Wenn wir ernsthaft der Ansicht sind, dass das Weltbild, das wir vermittelt bekommen, nicht global genug ist, dass wir nicht ausreichend auf eine globale Gesellschaft vorbereitet werden, dann müssen wir unseren Umgang mit Informationen grundlegend umgestalten. Dabei geht es auch um die Frage, wie wir unsere Kinder besser auf ihre Rolle als künftige Weltbürger vorbereiten können. Kein leichtes Unterfangen. Doch die Grundvoraussetzung, die Infrastruktur, ist im Wesentlichen gegeben. Nun geht es darum, die vorhandenen Systeme unseren Bedürfnissen anzupassen. Das nötige Werkzeug haben wir. Wir müssen nur lernen, besser damit umzugehen.

Ethan Zuckerman

Ethan Zuckerman, Senior Researcher am Berkman Center for Internet & Society der Harvard University, ist Mitbegründer von Global Voices Online, einer weltweiten Online-Gemeinschaft von über 300 Bloggern und Übersetzern.
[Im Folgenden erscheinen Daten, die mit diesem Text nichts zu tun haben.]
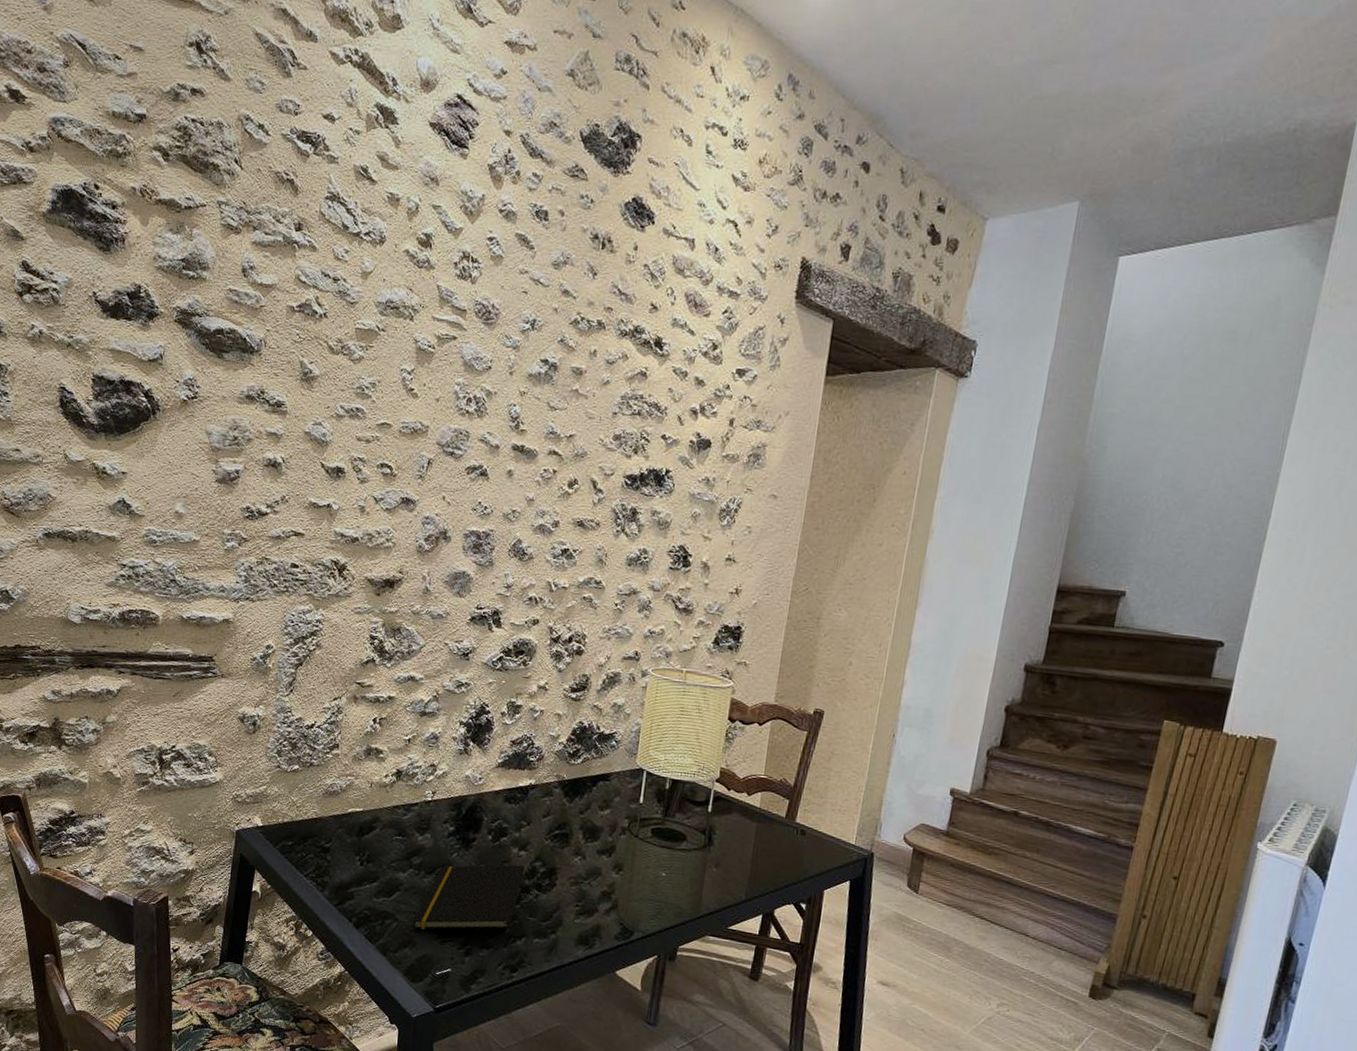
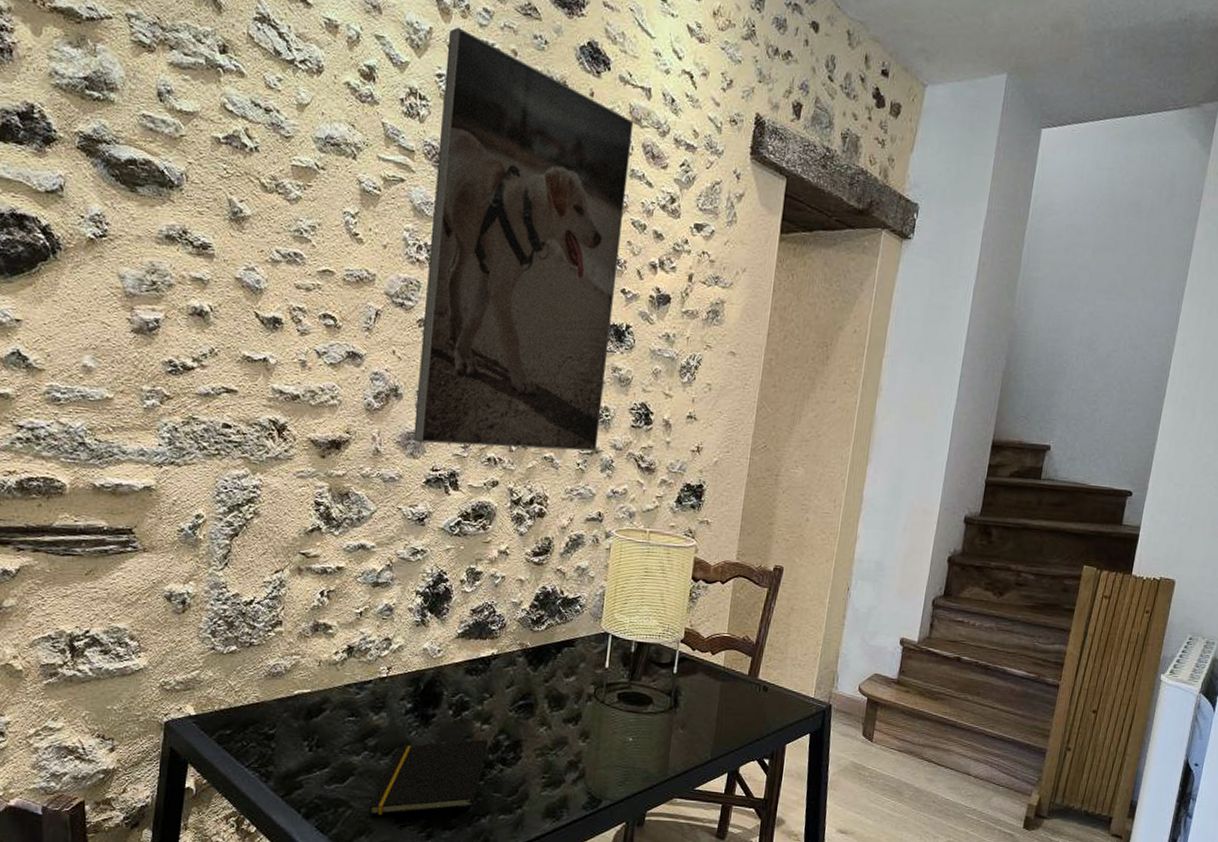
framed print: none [460,193,677,592] -> present [413,27,634,451]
Sie haben es sich zur Aufgabe gemacht, Stimmen und Meinungen Gehör zu verschaffen, die in den internationalen Medien für gewöhnlich nicht zu Wort kommen. 2002 wurde Zuckerman vom „Technology Review“-Magazin, dem Innovationsmagazin des MIT, in den Kreis der hundert führenden Innovatoren unter 35 Jahren gewählt und von der Stiftung World Economic Forum mit dem Titel „Global Leader for Tomorrow“ ausgezeichnet.